Patients and methods: Patients with pediatric brain tumor treated with passively scattered PBT, using a gantry-mounted, synchrocyclotron single-vault system between 2013 and 2018, were retrospectively reviewed. Inclusion criteria included patients 21 years of age or younger who received a minimum 0.1 cm3 maximum brainstem dose of 50 Gray relative biological effectiveness (GyRBE). Patients were assessed for "central nervous system necrosis" in the brainstem per the Common Terminology Criteria for Adverse Events (CTCAE), version 5.0 (US National Cancer Institute, Bethesda, Maryland) criteria.

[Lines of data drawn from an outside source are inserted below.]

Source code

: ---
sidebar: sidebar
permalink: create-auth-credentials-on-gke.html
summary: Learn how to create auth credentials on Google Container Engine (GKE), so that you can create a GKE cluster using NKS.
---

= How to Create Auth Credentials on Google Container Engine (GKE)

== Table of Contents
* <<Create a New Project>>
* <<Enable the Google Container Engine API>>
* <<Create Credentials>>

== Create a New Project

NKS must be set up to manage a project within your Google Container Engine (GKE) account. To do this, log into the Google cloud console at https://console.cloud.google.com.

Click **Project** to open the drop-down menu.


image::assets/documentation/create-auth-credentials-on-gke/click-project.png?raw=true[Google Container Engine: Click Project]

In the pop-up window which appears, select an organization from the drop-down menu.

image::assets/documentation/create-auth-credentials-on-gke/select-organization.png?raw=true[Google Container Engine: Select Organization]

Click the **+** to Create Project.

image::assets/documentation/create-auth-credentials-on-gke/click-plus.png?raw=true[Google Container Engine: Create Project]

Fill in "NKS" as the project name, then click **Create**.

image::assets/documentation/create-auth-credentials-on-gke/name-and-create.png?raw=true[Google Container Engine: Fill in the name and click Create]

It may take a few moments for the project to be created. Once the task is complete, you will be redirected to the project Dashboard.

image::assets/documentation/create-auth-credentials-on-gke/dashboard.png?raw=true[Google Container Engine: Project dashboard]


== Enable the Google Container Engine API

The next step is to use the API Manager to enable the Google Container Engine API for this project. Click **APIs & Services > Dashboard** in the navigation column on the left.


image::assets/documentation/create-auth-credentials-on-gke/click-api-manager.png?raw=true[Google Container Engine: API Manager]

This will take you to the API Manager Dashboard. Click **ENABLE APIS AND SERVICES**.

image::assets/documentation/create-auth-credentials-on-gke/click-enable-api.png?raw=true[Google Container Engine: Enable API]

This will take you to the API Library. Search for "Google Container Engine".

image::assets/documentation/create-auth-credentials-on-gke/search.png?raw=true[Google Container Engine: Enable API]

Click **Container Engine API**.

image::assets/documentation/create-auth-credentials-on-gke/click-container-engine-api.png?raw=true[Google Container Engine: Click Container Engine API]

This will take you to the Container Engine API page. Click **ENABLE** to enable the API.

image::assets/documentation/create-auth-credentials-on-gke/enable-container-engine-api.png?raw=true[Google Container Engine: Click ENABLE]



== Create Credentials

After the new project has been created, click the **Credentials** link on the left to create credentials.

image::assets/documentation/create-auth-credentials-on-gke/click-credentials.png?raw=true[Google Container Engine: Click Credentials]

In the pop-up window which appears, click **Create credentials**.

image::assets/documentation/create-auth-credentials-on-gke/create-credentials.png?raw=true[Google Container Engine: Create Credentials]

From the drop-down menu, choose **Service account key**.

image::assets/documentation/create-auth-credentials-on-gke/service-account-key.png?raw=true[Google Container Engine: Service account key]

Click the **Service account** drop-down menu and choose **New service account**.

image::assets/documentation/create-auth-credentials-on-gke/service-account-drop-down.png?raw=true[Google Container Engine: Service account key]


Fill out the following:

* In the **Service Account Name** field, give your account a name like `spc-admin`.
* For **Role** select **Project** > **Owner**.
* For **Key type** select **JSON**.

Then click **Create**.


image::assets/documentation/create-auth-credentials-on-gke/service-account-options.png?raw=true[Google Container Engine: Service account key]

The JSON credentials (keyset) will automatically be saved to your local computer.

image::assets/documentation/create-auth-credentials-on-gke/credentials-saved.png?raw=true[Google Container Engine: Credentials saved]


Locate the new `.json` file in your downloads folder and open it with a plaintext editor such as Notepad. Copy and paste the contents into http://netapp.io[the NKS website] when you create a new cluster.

Results: Fifty-eight patients were included for analysis. The median age was 10.3 years. Twenty-one (36.2%) patients received craniospinal irradiation. Thirty-four (58.6%) patients received chemotherapy. The median prescription radiation dose was 54 GyRBE. Regarding published dosimetric constraints used at 3 separate proton centers, the goal brainstem D50% <52 GyRBE was exceeded in 23 (40%) patients, but the brainstem Dmax <58 GyRBE was not exceeded in any patients. No patient experienced grade ≥2 brainstem injury. One patient demonstrated radiographic changes consistent with grade 1 toxicity. This patient had myeloablative chemotherapy with tandem stem cell rescue before PBT.
Conclusion: Our data demonstrates a low risk of any brainstem injury in children treated with passively scattered PBT using a single-vault synchrocyclotron.